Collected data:

▼

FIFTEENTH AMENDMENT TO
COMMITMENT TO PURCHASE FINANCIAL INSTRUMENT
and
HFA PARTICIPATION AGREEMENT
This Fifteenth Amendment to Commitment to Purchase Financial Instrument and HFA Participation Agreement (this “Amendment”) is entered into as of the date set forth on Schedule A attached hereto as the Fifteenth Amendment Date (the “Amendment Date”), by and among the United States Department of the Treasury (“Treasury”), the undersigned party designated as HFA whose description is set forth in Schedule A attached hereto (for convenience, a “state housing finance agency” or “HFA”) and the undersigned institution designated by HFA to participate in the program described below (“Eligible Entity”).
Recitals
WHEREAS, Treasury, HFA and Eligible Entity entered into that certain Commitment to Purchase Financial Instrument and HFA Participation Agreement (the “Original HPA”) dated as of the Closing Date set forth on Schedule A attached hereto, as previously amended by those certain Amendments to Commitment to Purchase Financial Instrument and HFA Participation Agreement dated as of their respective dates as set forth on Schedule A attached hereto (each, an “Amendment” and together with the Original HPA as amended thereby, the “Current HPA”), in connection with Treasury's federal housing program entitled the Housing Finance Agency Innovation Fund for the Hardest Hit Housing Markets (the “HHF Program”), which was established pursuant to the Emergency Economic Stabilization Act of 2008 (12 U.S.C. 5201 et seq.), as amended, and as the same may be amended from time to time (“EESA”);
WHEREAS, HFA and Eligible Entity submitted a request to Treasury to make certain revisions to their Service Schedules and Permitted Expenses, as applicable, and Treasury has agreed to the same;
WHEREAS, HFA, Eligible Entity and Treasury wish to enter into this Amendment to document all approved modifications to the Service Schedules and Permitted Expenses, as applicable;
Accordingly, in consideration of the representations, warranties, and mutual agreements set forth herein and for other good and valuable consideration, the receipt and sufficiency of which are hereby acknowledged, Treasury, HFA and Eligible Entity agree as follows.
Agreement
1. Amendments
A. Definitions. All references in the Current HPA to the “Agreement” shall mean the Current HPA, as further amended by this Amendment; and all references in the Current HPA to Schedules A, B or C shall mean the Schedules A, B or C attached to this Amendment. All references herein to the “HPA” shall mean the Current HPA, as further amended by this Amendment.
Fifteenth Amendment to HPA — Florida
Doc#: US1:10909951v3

▲
▼

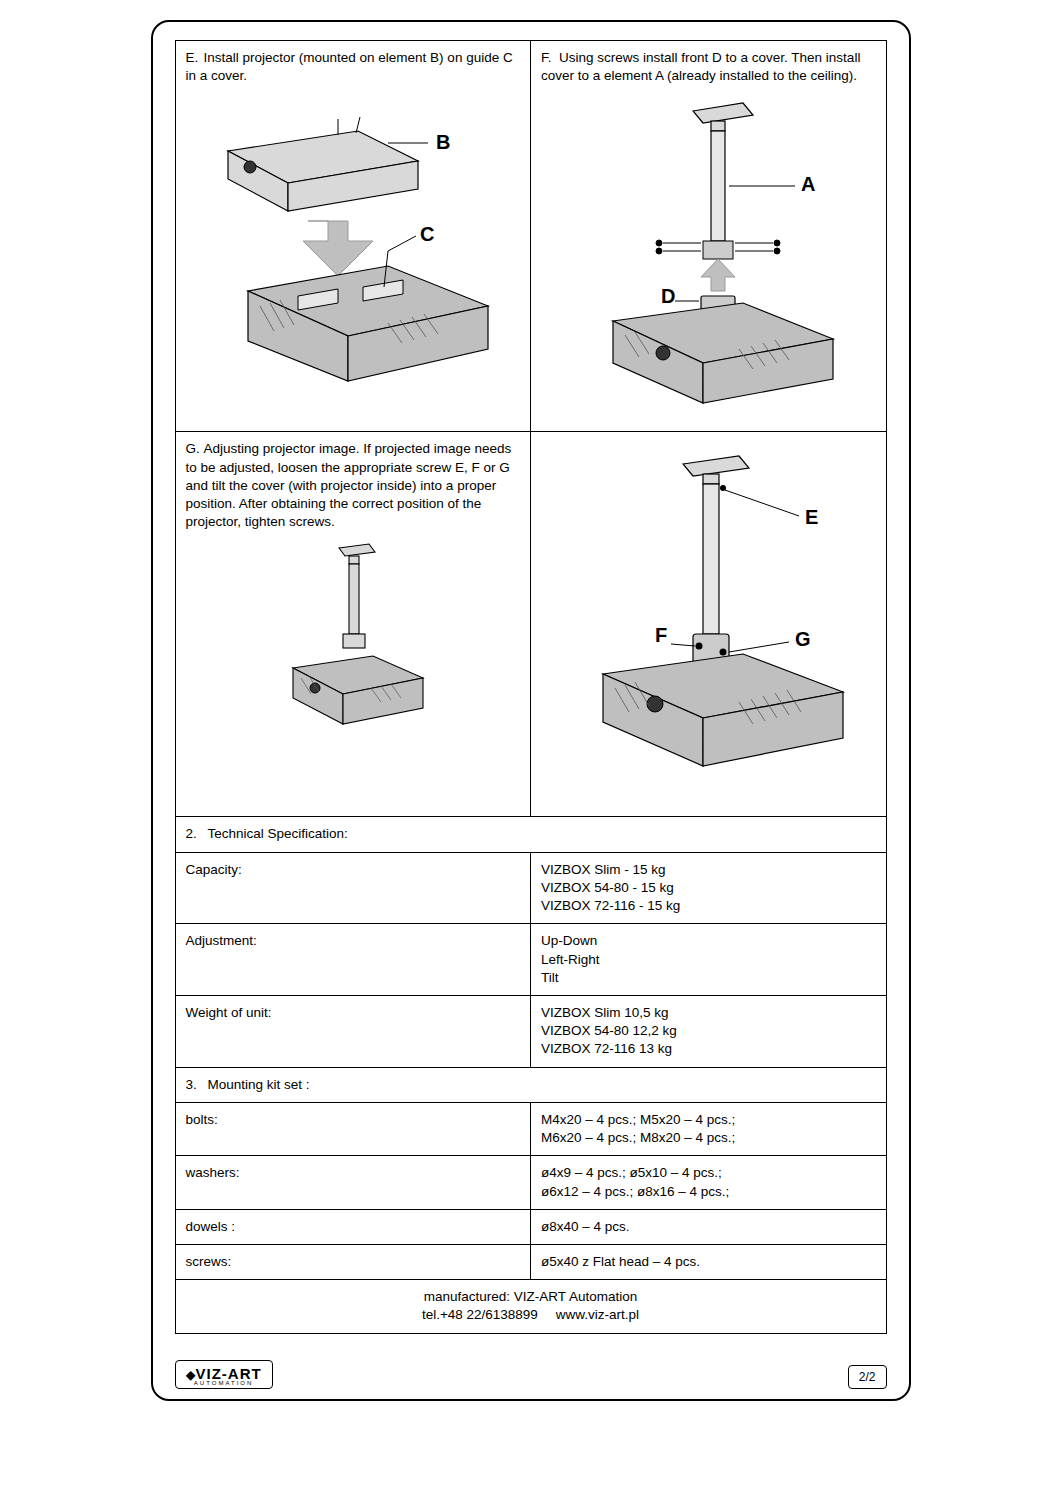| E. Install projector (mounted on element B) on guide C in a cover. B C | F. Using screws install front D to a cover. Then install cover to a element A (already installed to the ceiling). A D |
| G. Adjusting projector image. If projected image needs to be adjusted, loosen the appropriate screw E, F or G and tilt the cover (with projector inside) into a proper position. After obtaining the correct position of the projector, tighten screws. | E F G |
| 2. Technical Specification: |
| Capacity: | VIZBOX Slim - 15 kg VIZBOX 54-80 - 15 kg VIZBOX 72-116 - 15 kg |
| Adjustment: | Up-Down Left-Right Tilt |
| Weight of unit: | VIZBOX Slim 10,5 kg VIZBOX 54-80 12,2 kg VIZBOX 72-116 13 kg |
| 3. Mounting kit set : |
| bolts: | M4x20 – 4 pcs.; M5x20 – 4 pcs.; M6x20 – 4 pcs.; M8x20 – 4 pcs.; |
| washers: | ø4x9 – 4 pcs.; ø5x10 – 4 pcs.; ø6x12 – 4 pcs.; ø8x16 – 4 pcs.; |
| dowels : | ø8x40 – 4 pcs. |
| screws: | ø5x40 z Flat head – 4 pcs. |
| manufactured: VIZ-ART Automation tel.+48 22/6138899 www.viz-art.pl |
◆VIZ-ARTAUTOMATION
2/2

▲

▶ [How to complete this task]
Output the lines above between the one holding "72-116 - 15 kg |" and the one holding "ø8x16 – 4 pcs.; |", inclusive, with nothing before or after them.

▶ [Response to this exercise]
| Capacity: | VIZBOX Slim - 15 kg VIZBOX 54-80 - 15 kg VIZBOX 72-116 - 15 kg |
| Adjustment: | Up-Down Left-Right Tilt |
| Weight of unit: | VIZBOX Slim 10,5 kg VIZBOX 54-80 12,2 kg VIZBOX 72-116 13 kg |
| 3. Mounting kit set : |
| bolts: | M4x20 – 4 pcs.; M5x20 – 4 pcs.; M6x20 – 4 pcs.; M8x20 – 4 pcs.; |
| washers: | ø4x9 – 4 pcs.; ø5x10 – 4 pcs.; ø6x12 – 4 pcs.; ø8x16 – 4 pcs.; |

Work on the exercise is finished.